Pass configuration objects to tasks:

@single_task
async def process_with_config(item: dict, config: dict) -> dict:
    """Process item using configuration settings"""
    
    # Access configuration values
    max_retries = config.get("max_retries", 3)
    timeout = config.get("timeout", 30.0)
    debug_mode = config.get("debug", False)
    
    if debug_mode:
        print(f"Processing item {item.get('id')} with config: {config}")
    
    # Use configuration in processing
    for attempt in range(max_retries):
        try:
            result = await external_api_call(item, timeout=timeout)
            return {"processed": True, "config_used": config, **result}
        except TimeoutError:
            if attempt < max_retries - 1:
                await asyncio.sleep(1.0)
            else:
                raise
    
    return {"error": "max_retries_exceeded", **item}

# Configuration object
app_config = {
    "max_retries": 5,
    "timeout": 15.0,
    "debug": True,
    "api_key": "secret-key-123"
}

# Configure task
configured_task = process_with_config.with_inputs(config=app_config)
pipeline = fetch_items | configured_task | save_results

Dynamic Side Inputs

Lookup Tables

Use side inputs for data enrichment and lookups:

@single_task
async def enrich_with_user_data(
    transaction: dict, 
    user_lookup: dict, 
    currency_rates: dict
) -> dict:
    """Enrich transaction with user data and currency conversion"""
    
    user_id = transaction["user_id"]
    currency = transaction["currency"]
    amount = transaction["amount"]
    
    # Lookup user information
    user_info = user_lookup.get(user_id, {"name": "Unknown", "tier": "basic"})
    
    # Convert currency to USD
    rate = currency_rates.get(currency, 1.0)
    usd_amount = amount * rate
    
    return {
        **transaction,
        "user_name": user_info["name"],
        "user_tier": user_info["tier"],
        "amount_usd": usd_amount,
        "conversion_rate": rate
    }

async def process_transactions_with_lookups():
    # Load lookup data
    user_lookup = await load_user_lookup_table()
    currency_rates = await fetch_current_exchange_rates()
    
    # Configure task with lookup data
    enrichment_task = enrich_with_user_data.with_inputs(
        user_lookup=user_lookup,
        currency_rates=currency_rates
    )
    
    # Process transactions
    pipeline = fetch_transactions | enrichment_task | save_enriched_transactions
    
    async for result in pipeline(transaction_ids):
        print(f"Processed transaction: {result}")

Streaming Side Inputs

Use other streams as side inputs:

@single_task
async def join_with_stream(
    primary_item: dict, 
    secondary_stream: AsyncIterator[dict]
) -> dict:
    """Join primary item with data from secondary stream"""
    
    # Get next item from secondary stream
    try:
        secondary_item = await anext(secondary_stream)
        return {
            **primary_item,
            "joined_data": secondary_item,
            "join_timestamp": time.time()
        }
    except StopAsyncIteration:
        # No more items in secondary stream
        return {
            **primary_item,
            "joined_data": None,
            "join_error": "secondary_stream_exhausted"
        }

async def streaming_join_example():
    # Create secondary data stream
    async def secondary_data_generator():
        for i in range(100):
            yield {"secondary_id": i, "data": f"secondary_{i}"}
            await asyncio.sleep(0.1)
    
    secondary_stream = secondary_data_generator()
    
    # Configure join task
    join_task = join_with_stream.with_inputs(secondary_stream=secondary_stream)
    
    # Main pipeline
    pipeline = generate_primary_data | join_task | process_joined_data
    
    async for result in pipeline(range(50)):
        print(f"Joined result: {result}")
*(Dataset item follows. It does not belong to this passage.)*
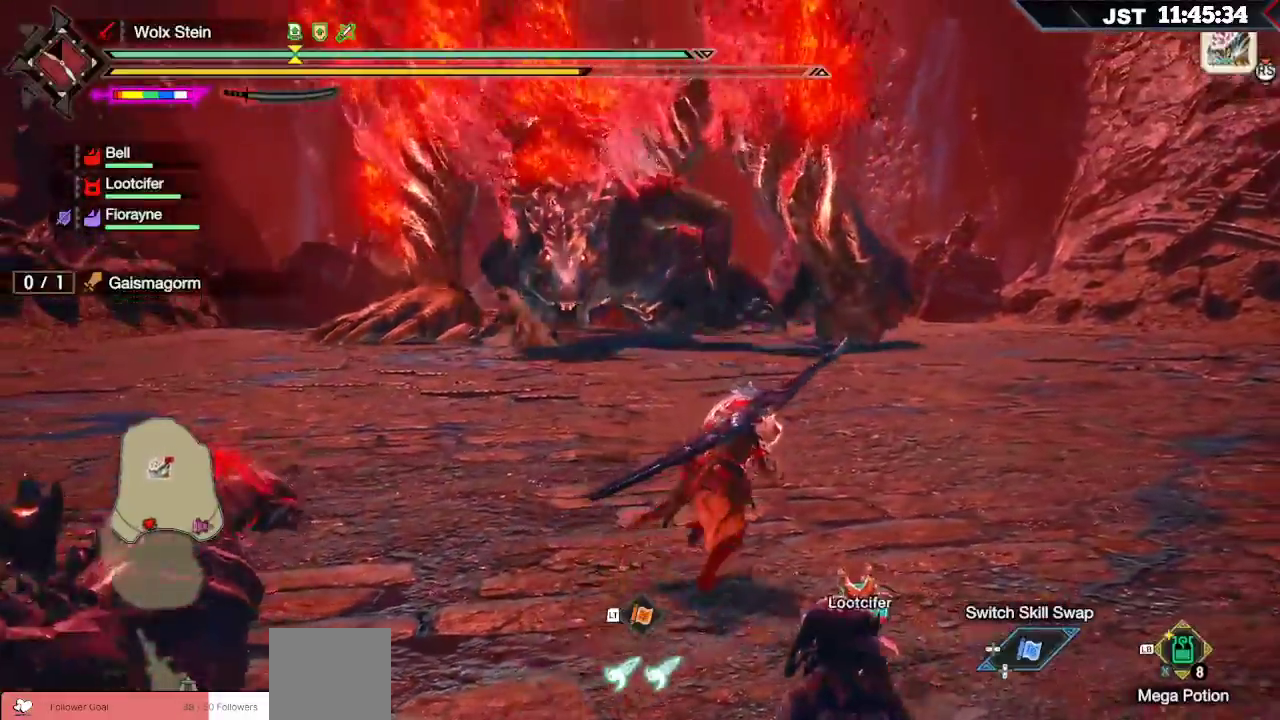
{"dt_ms": 500, "buttons": ["R1"], "left_stick": "up-right", "right_stick": "center", "events": []}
Advanced Side Input Patterns

Shared State

Use side inputs to maintain shared state across tasks:

class SharedCounter:
    def __init__(self):
        self.count = 0
        self.lock = asyncio.Lock()
    
    async def increment(self) -> int:
        async with self.lock:
            self.count += 1
            return self.count
    
    async def get_count(self) -> int:
        return self.count

@single_task
async def process_with_counter(item: dict, counter: SharedCounter) -> dict:
    """Process item and track processing count"""
    
    # Increment shared counter
    current_count = await counter.increment()
    
    # Process item
    result = await process_item(item)
    
    return {
        **result,
        "processing_order": current_count,
        "total_processed": await counter.get_count()
    }

async def shared_state_example():
    # Create shared counter
    counter = SharedCounter()
    
    # Configure tasks with shared state
    counting_task = process_with_counter.with_inputs(counter=counter)
    
    pipeline = fetch_data | counting_task | save_data
    
    results = await pipeline(data_items).collect()
    
    final_count = await counter.get_count()
    print(f"Processed {final_count} items total")

Database Connections

Share database connections across tasks:

@single_task
async def save_to_database(item: dict, db_pool: asyncpg.Pool) -> dict:
    """Save item to database using shared connection pool"""
    
    async with db_pool.acquire() as connection:
        await connection.execute(
            "INSERT INTO items (id, data, created_at) VALUES ($1, $2, $3)",
            item["id"], json.dumps(item["data"]), datetime.utcnow()
        )
    
    return {"saved": True, **item}

@batch_task(max_size=100)
async def batch_save_to_database(items: list[dict], db_pool: asyncpg.Pool) -> list[dict]:
    """Batch save items to database"""
    
    async with db_pool.acquire() as connection:
        # Prepare batch insert
        values = [
            (item["id"], json.dumps(item["data"]), datetime.utcnow())
            for item in items
        ]
        
        await connection.executemany(
            "INSERT INTO items (id, data, created_at) VALUES ($1, $2, $3)",
            values
        )
    
    return [{"saved": True, **item} for item in items]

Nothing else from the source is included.